To the best of our knowledge, this is the first prospective multi-centre study mirroring a real-life implementation of DR screening in a LMIC and includes a considerably large dataset of handheld retinal images taken by field workers in a community setting. Our results demonstrate that these photographs can be used to develop deep learning-based systems capable of detecting referable DR. Our findings can contribute to the development of novel screening guidelines supported by deep learning systems and guide policy makers in establishing new scalable, cost-effectively approaches to detect vision threatening retinopathy in countries with low resources, where most of the PwD reside.

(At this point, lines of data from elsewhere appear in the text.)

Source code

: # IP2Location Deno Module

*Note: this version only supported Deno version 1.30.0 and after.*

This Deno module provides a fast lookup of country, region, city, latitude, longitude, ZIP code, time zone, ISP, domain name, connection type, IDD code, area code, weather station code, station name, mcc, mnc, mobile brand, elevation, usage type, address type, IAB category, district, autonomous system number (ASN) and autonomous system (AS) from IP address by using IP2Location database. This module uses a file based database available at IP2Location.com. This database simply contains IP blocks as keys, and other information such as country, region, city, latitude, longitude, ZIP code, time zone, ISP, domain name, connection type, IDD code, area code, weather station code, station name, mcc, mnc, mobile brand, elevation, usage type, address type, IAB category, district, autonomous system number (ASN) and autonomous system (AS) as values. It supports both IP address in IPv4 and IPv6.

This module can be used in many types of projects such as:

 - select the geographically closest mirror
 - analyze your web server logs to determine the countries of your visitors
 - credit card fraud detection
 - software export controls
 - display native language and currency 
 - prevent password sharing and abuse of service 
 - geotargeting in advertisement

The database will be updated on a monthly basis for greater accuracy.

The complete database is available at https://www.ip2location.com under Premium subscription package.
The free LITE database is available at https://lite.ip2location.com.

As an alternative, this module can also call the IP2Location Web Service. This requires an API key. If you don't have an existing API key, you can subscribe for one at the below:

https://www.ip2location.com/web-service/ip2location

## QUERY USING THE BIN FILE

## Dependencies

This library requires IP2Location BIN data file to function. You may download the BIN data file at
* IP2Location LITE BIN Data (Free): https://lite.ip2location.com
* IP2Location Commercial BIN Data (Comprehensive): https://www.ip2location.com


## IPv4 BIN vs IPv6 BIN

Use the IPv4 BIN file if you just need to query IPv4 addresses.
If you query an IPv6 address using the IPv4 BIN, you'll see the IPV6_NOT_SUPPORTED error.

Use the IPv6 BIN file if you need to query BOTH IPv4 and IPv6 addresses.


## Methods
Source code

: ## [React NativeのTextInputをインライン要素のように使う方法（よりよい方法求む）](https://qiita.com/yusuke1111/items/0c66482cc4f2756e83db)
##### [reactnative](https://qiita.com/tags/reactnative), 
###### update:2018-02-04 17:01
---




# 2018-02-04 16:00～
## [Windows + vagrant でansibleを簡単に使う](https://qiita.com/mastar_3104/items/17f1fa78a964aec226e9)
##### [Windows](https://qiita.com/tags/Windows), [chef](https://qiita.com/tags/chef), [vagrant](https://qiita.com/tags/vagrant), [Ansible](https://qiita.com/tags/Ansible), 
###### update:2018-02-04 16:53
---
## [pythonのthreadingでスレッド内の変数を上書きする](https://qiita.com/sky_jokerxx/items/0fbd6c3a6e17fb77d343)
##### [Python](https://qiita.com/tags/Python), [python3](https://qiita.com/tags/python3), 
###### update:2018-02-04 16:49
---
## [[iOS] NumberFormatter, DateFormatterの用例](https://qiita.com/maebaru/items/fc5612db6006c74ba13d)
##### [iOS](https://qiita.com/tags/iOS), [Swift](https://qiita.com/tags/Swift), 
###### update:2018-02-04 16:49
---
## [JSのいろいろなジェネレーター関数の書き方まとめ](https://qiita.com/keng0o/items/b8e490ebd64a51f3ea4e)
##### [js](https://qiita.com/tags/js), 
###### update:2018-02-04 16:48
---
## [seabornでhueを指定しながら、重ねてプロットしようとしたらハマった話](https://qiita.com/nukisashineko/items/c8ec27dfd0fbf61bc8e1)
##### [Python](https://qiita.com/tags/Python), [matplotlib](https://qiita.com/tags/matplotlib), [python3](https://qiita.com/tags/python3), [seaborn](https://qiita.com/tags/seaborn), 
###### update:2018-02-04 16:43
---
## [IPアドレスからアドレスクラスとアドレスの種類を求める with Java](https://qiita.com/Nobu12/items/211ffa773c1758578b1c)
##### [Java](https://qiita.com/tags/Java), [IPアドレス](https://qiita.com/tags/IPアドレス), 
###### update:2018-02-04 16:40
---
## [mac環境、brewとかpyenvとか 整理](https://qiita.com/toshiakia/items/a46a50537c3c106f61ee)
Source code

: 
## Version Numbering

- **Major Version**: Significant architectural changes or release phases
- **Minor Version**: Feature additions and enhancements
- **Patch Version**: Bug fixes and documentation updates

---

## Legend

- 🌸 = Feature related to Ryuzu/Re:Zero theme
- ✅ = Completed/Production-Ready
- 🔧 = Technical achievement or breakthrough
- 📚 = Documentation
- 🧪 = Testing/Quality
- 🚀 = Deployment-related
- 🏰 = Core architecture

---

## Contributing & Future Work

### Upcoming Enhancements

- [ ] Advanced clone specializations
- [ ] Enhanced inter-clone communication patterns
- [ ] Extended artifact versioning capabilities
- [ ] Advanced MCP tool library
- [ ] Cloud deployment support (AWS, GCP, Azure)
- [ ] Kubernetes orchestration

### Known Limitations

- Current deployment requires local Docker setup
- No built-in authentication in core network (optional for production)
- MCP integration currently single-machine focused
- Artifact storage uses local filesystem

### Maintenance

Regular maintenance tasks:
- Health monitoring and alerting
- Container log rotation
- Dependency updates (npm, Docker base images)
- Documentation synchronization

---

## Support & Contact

Our study has some limitations. First, the study is based on a mono-ethnic population. Hence, different fundal appearance and DR/DME expression in any other ethnicities may affect algorithm generalization and, therefore, influence performance when applied to different populations. Second, the pool of retinal photographs acquired by the field workers required curation to discard incorrectly acquired images and select gradable 2-field images suitable for referable DR DLS development. The deployment of DR screening programs in LMIC and the employment of non-technical field workers makes this curation pipeline a necessary step prior to DR/DME screening. Our demonstrates that this limitation can be addressed with deep learning techniques and be successfully automated. Third, manual graders had access to all the retinal images acquired for each patient eye and provided their decision on referable DR/DME whereas the DLS, limited to a finite number of input photographs, provided predictions on the basis of the pair of resulting images from this curation process, which could possibly include outliers (e.g., misclassified field images). However, the impact of outliers resulting from the curation process is considered small given that the deep learning algorithms involved in the curation process showed excellent performance for each of the curation tasks (see Supplementary Methods).

In conclusion, our study highlights the efficacy of automated deep learning-based detection of referable DR and DME using handheld non-mydriatic retinal images in community settings. Our findings have particular relevance for policy makers in LMIC aiming to implement cost-effective, scalable and sustainable DR screening programmes.